Texte de Serge Toussaint
Grand Maître de l’Ordre de la Rose-Croix
Dans les pays dits développés, la société accorde de plus en plus d’importance au luxe et encourage les gens à le rechercher : maison de luxe, hôtel de luxe, voiture de luxe, bateau de luxe, article de luxe, produit de luxe… Quel que soit le domaine concerné, le luxe nécessite des moyens financiers que tout le monde n’a pas. Or, il est avéré que de plus en plus de personnes le consomment sous une forme ou sous une autre, y compris parmi celles qui n’ont pas (vraiment) les ressources financières adéquates. Cela suppose que nombre d’entre elles s’endettent ou se privent de l’essentiel pour satisfaire tel ou tel désir de luxe.
Pour justifier l’attrait que le luxe exerce sur un nombre croissant d’individus, certains diront qu’il répond à un droit légitime auquel tout être humain devrait avoir accès, et que c’est une bonne chose qu’il se « démocratise ». Ce point de vue, auquel chacun est libre de souscrire, élude à mon avis la vraie question qui se pose en la matière, à savoir : le luxe est-il une nécessité pour être heureux et connaître le bonheur ? De toute évidence, la réponse est non. Pour s’en convaincre, il suffit de penser à tous ceux et à toutes celles qui mènent une vie luxueuse et qui néanmoins sont tristes et malheureux.
Dans certains de ses aspects, on ne peut nier que le luxe est un gage de qualité, de beauté et de raffinement, ce qui ne veut pas dire, naturellement, que la qualité, la beauté et le raffinement ne se trouvent que dans le luxe. Mais trop souvent, celui-ci sert également à mettre en évidence un rang social élevé et à « briller » par les apparences. Il devient alors la vitrine d’une certaine vanité et d’un certain snobisme, et confine à l’indécence. « Étaler » sa richesse et faire du luxe un faire-valoir dénote à la fois un manque d’intelligence et un manque de considération à l’égard des pauvres et des plus défavorisés. Malheureusement, la société actuelle banalise et encourage ce genre de comportement.
Il est naturel et légitime de rechercher et d’apprécier ce qui est bon, beau, confortable, agréable, etc. Cela répond à un désir inné de l’âme humaine, ce qui explique pourquoi tout individu aspire à améliorer sa condition et à être heureux. Et lorsque l’on a la chance et le privilège d’être comblés sur le plan matériel, au point de vivre dans le luxe ou d’y avoir accès de temps à autre, on devrait songer à remercier régulièrement, sinon la Divine Providence, au moins la Vie elle-même. Plus encore : on devrait avoir à cœur d’aider ceux qui sont dans le besoin et qui n’ont pas même le nécessaire pour vivre décemment.
L’accès au luxe a toujours été considéré comme une marque de réussite sociale.

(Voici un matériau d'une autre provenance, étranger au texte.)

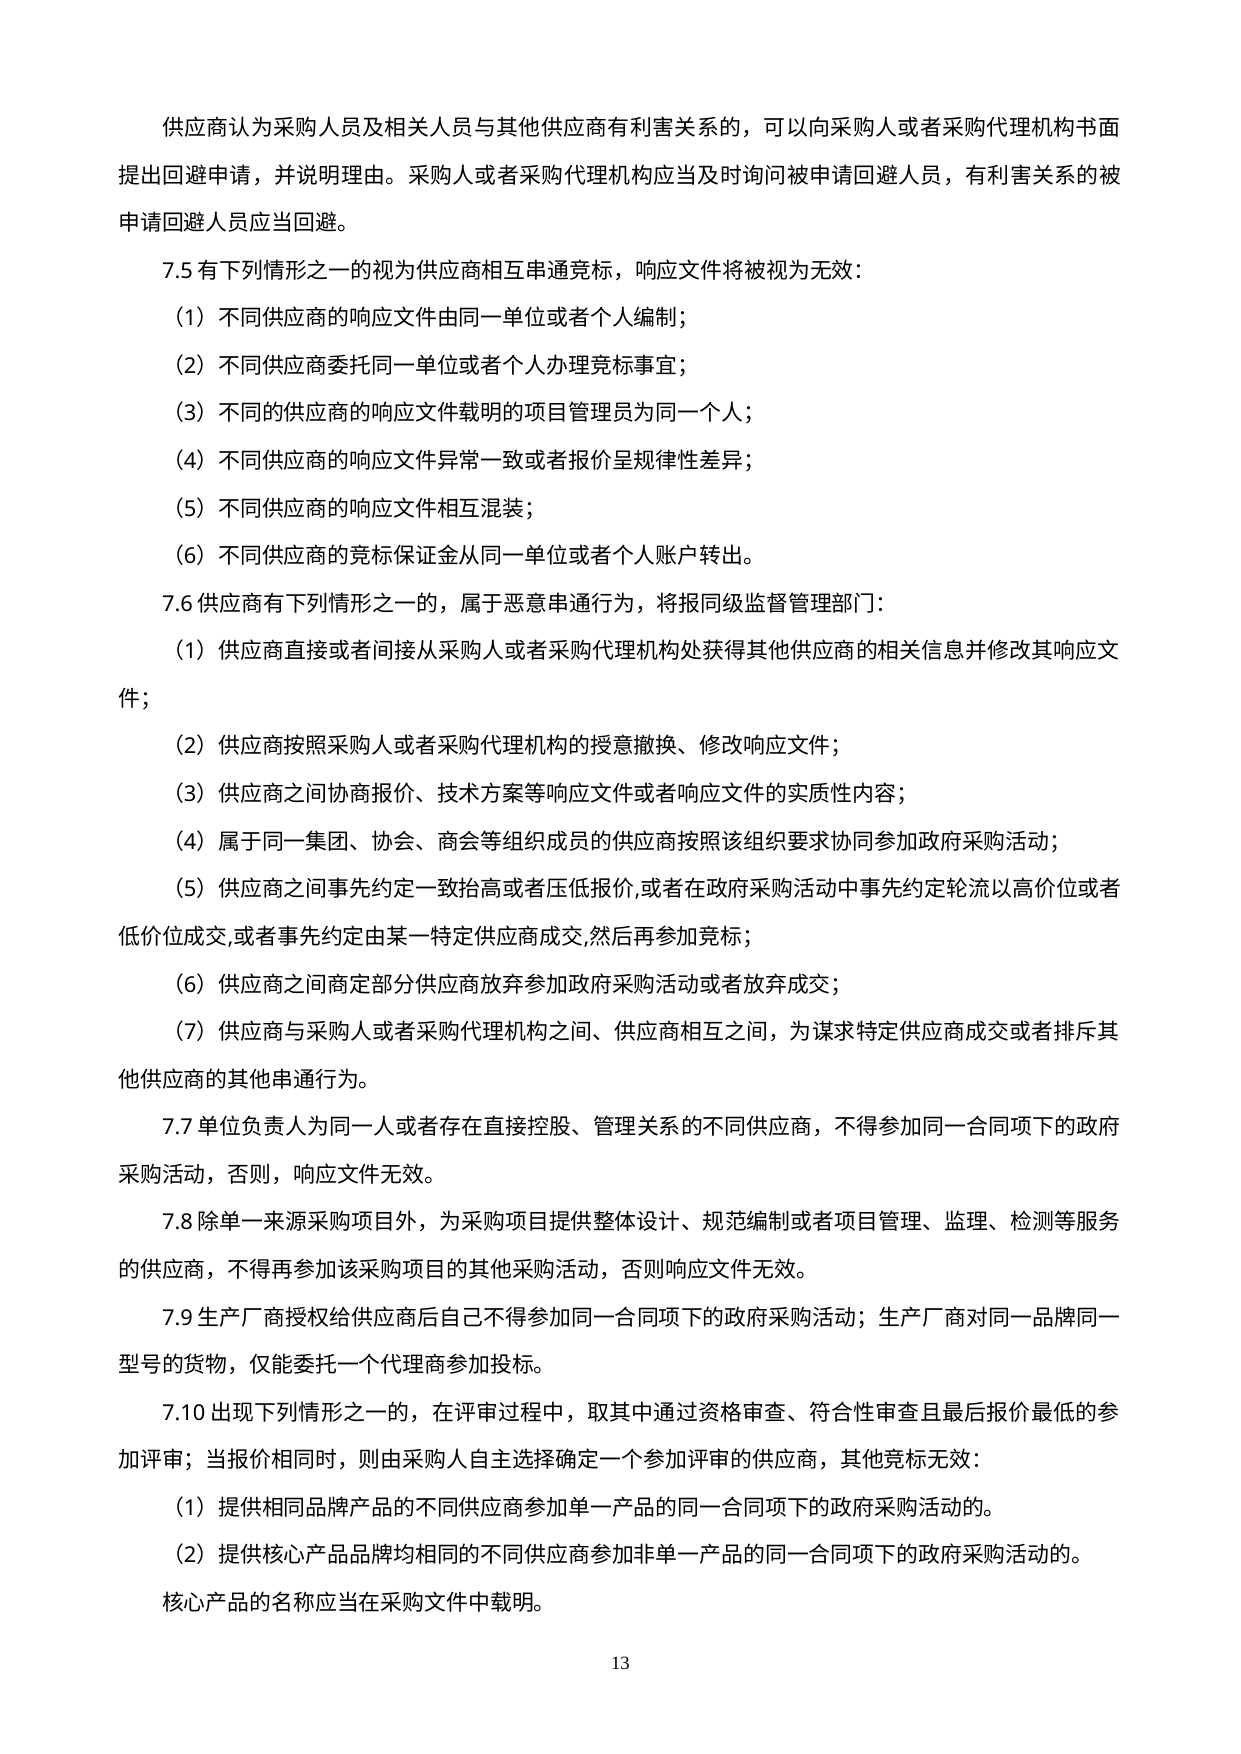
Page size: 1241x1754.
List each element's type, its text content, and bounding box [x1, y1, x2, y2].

text （5）不同供应商的响应文件相互混装； [118, 491, 1122, 522]
text 7.6供应商有下列情形之一的，属于恶意串通行为，将报同级监督管理部门： [118, 586, 1122, 618]
text （3）不同的供应商的响应文件载明的项目管理员为同一个人； [118, 395, 1122, 427]
text （7）供应商与采购人或者采购代理机构之间、供应商相互之间，为谋求特定供应商成交或者排斥其他供应商的其他串通行为。 [118, 1014, 1122, 1093]
text （1）供应商直接或者间接从采购人或者采购代理机构处获得其他供应商的相关信息并修改其响应文件； [118, 633, 1122, 713]
text 7.9生产厂商授权给供应商后自己不得参加同一合同项下的政府采购活动；生产厂商对同一品牌同一型号的货物，仅能委托一个代理商参加投标。 [118, 1299, 1122, 1379]
text （2）不同供应商委托同一单位或者个人办理竞标事宜； [118, 348, 1122, 379]
text 7.7单位负责人为同一人或者存在直接控股、管理关系的不同供应商，不得参加同一合同项下的政府采购活动，否则，响应文件无效。 [118, 1109, 1122, 1188]
text 7.8除单一来源采购项目外，为采购项目提供整体设计、规范编制或者项目管理、监理、检测等服务的供应商，不得再参加该采购项目的其他采购活动，否则响应文件无效。 [118, 1204, 1122, 1284]
text （2）供应商按照采购人或者采购代理机构的授意撤换、修改响应文件； [118, 728, 1122, 760]
text （1）提供相同品牌产品的不同供应商参加单一产品的同一合同项下的政府采购活动的。 [118, 1490, 1122, 1521]
text 核心产品的名称应当在采购文件中载明。 [118, 1585, 1122, 1617]
text （5）供应商之间事先约定一致抬高或者压低报价,或者在政府采购活动中事先约定轮流以高价位或者低价位成交,或者事先约定由某一特定供应商成交,然后再参加竞标； [118, 871, 1122, 951]
text 7.10出现下列情形之一的，在评审过程中，取其中通过资格审查、符合性审查且最后报价最低的参加评审；当报价相同时，则由采购人自主选择确定一个参加评审的供应商，其他竞标无效： [118, 1394, 1122, 1474]
text （4）属于同一集团、协会、商会等组织成员的供应商按照该组织要求协同参加政府采购活动； [118, 824, 1122, 856]
text （2）提供核心产品品牌均相同的不同供应商参加非单一产品的同一合同项下的政府采购活动的。 [118, 1537, 1122, 1569]
text 7.5有下列情形之一的视为供应商相互串通竞标，响应文件将被视为无效： [118, 253, 1122, 284]
text 供应商认为采购人员及相关人员与其他供应商有利害关系的，可以向采购人或者采购代理机构书面提出回避申请，并说明理由。采购人或者采购代理机构应当及时询问被申请回避人员，有利害关系的被申请回避人员应当回避。 [118, 110, 1122, 237]
text （6）供应商之间商定部分供应商放弃参加政府采购活动或者放弃成交； [118, 967, 1122, 998]
text （4）不同供应商的响应文件异常一致或者报价呈规律性差异； [118, 443, 1122, 475]
text （3）供应商之间协商报价、技术方案等响应文件或者响应文件的实质性内容； [118, 776, 1122, 808]
text （1）不同供应商的响应文件由同一单位或者个人编制； [118, 300, 1122, 332]
text （6）不同供应商的竞标保证金从同一单位或者个人账户转出。 [118, 538, 1122, 570]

Pourtant, «réussir dans la vie» n’est ni un but en soi ni un gage de bonheur. Ce qui l’est, c’est de «réussir sa vie», c’est-à-dire d’en faire le support d’une quête de sens et de réalisation intérieure, au contact des autres. Pour cela, nul n’est besoin de vivre dans le luxe, et encore moins d’en faire étalage. Au plus profond de lui-même, tout individu sait que la vraie richesse ne se situe pas dans l’avoir et le paraître, mais dans l’être. Aussi longtemps que l’on ne se conforme pas à cette vérité, on se ment à soi-même et on ne peut être heureux, aussi riche et célèbre soit-on.